» Task item A
Pull out the rows from the line containing "Brasil, Estados Unidos" through the last row, including both ends. Copy each line word for word and leave out the pictures.
====== Given text ======
Books Like The Invisible Man

Books Like The Invisible Man

The concept of invisibility has always appealed to people for various reasons. For some, the allure lies in the freedom it could provide, while for others, the biggest draw would be spying on people without any consequences. Invisibility could grant someone many perks, which is why it is a popular power in the world of comic books. However, in 1897, H. G. Wells published The Invisible Man, which explored the darker side of being invisible. The protagonist, Griffin, invents chemicals that can make him invisible but becomes unhinged while attempting to reverse the process. Eventually, Griffin becomes obsessed with using his invisibility to terrorize the world, which leads to dire consequences. For more novels that examine the darker side of invisibility, check out the following books like The Invisible Man.

The Country of the Blind, and Other Stories

By H.G. Wells


HG Wells Book Cover
The Country of the Blind and Other Stories is a collection of thirty-three short stories by the author of The Invisible Man, H.G. Wells. The tale that is the most like The Invisible Man is The Plattner Story, which was first published in 1896 in a periodical called The New Review. It is a tale about a schoolteacher in the South of England named Gottfried Plattner who vanishes from the chemistry glass while experimenting with a green powder. Although Gottfried can still faintly see the schoolroom and students, he is entirely invisible to them. Gottfried is also able to see a parallel world with a green sky and strange people. After witnessing something that startled him, Gottfried ran and fell, causing him to drop the bottle of green powder, which resulted in an explosion that returned him to visibility in his own world. 

The Secret of Wilhelm Storitz

By Jules Verne

Jules Verne Cover

Jules Verne is known for adventure novels such as Journey to the Center of the Earth, Twenty Thousand Leagues Under the Sea, and Around the World in Eighty Days. However, one of his last novels is his own take on The Invisible Man, The Secret of Wilhelm Storitz. Wilhelm is the son of a famous Prussian scientist who vows revenge on the family of Myra Roderich, whom he believes is the love of his life. When her family repeatedly denies his requests to propose to her, they are terrorized by an invisible presence that disrupts Myra's wedding to another man. Everyone suspects Wilhelm, who has vanished without a trace, especially after Myra also goes missing. Eventually, Myra's brother, Haralan, encounters and fights Wilhelm, who is invisible, before the shocking truth is revealed.
====== Study material ======
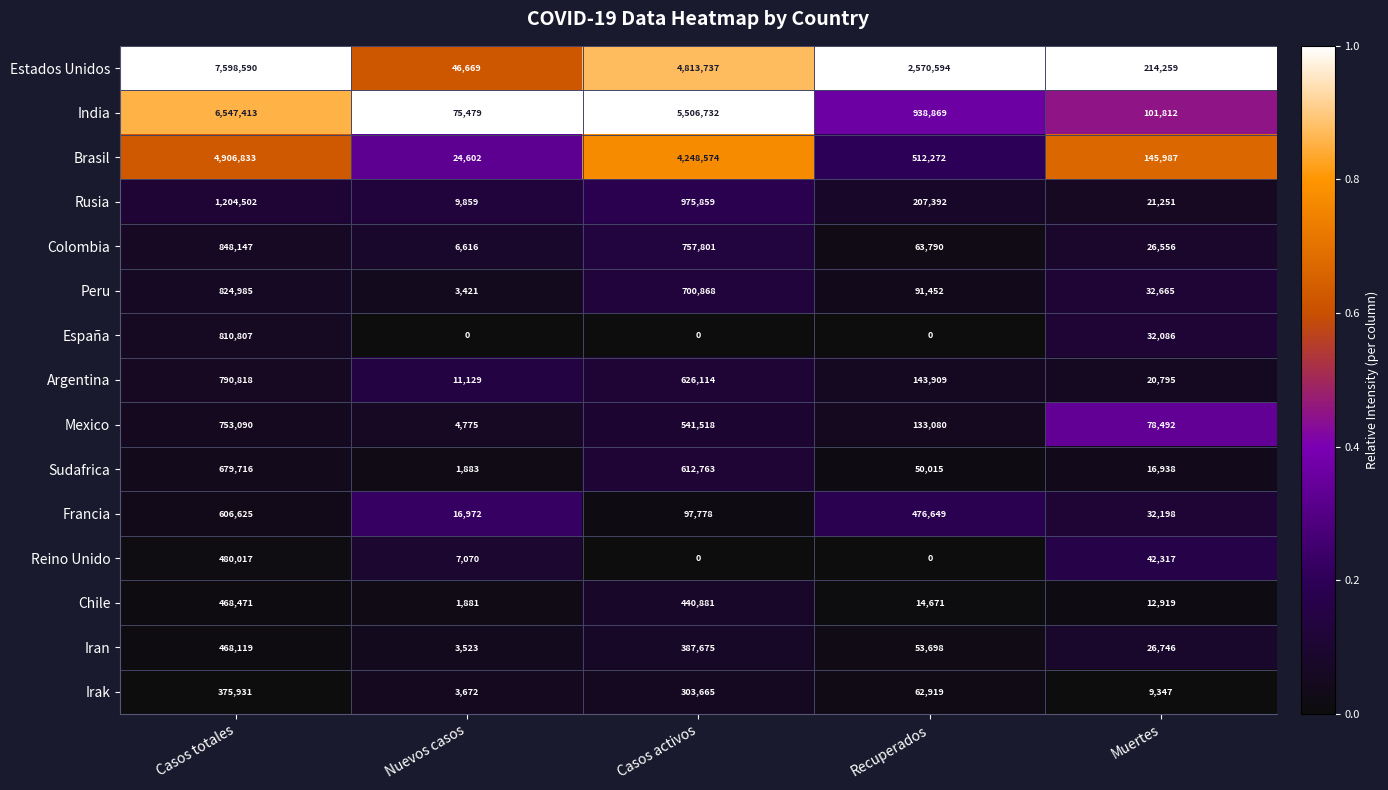

At Muertes, list the series in order from smallest to largest.

Irak, Chile, Sudafrica, Argentina, Rusia, Colombia, Iran, España, Francia, Peru, Reino Unido, Mexico, India, Brasil, Estados Unidos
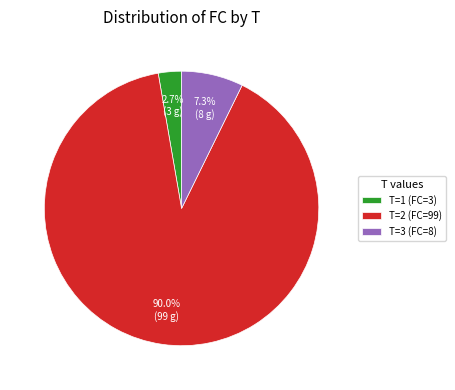

Which category has the biggest portion of the pie?

T=2 (FC=99)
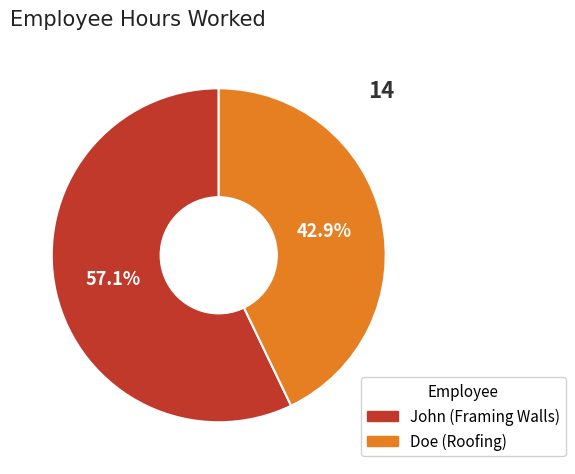

How many segments does this pie chart have?

2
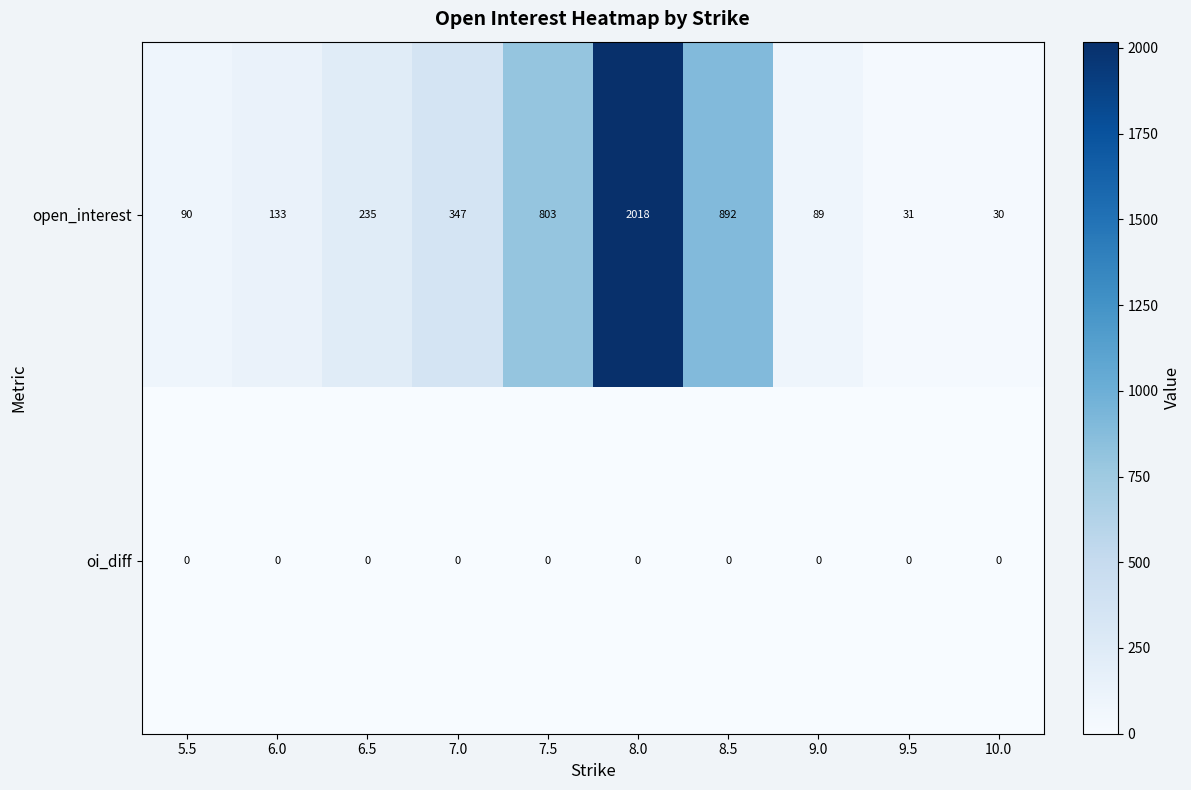

Reading left to right, what are all the values shown in this chart?

open_interest: 5.5=90	6.0=133	6.5=235	7.0=347	7.5=803	8.0=2018	8.5=892	9.0=89	9.5=31	10.0=30
oi_diff: 5.5=0	6.0=0	6.5=0	7.0=0	7.5=0	8.0=0	8.5=0	9.0=0	9.5=0	10.0=0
======
» Task item B
According to the list of books like The Invisible Man, in what periodical was The Plattner Story first published?

» Exercise response A
Irak, Chile, Sudafrica, Argentina, Rusia, Colombia, Iran, España, Francia, Peru, Reino Unido, Mexico, India, Brasil, Estados Unidos

Which category has the biggest portion of the pie?

T=2 (FC=99)

How many segments does this pie chart have?

2

Reading left to right, what are all the values shown in this chart?

open_interest: 5.5=90	6.0=133	6.5=235	7.0=347	7.5=803	8.0=2018	8.5=892	9.0=89	9.5=31	10.0=30
oi_diff: 5.5=0	6.0=0	6.5=0	7.0=0	7.5=0	8.0=0	8.5=0	9.0=0	9.5=0	10.0=0

» Exercise response B
The New Review.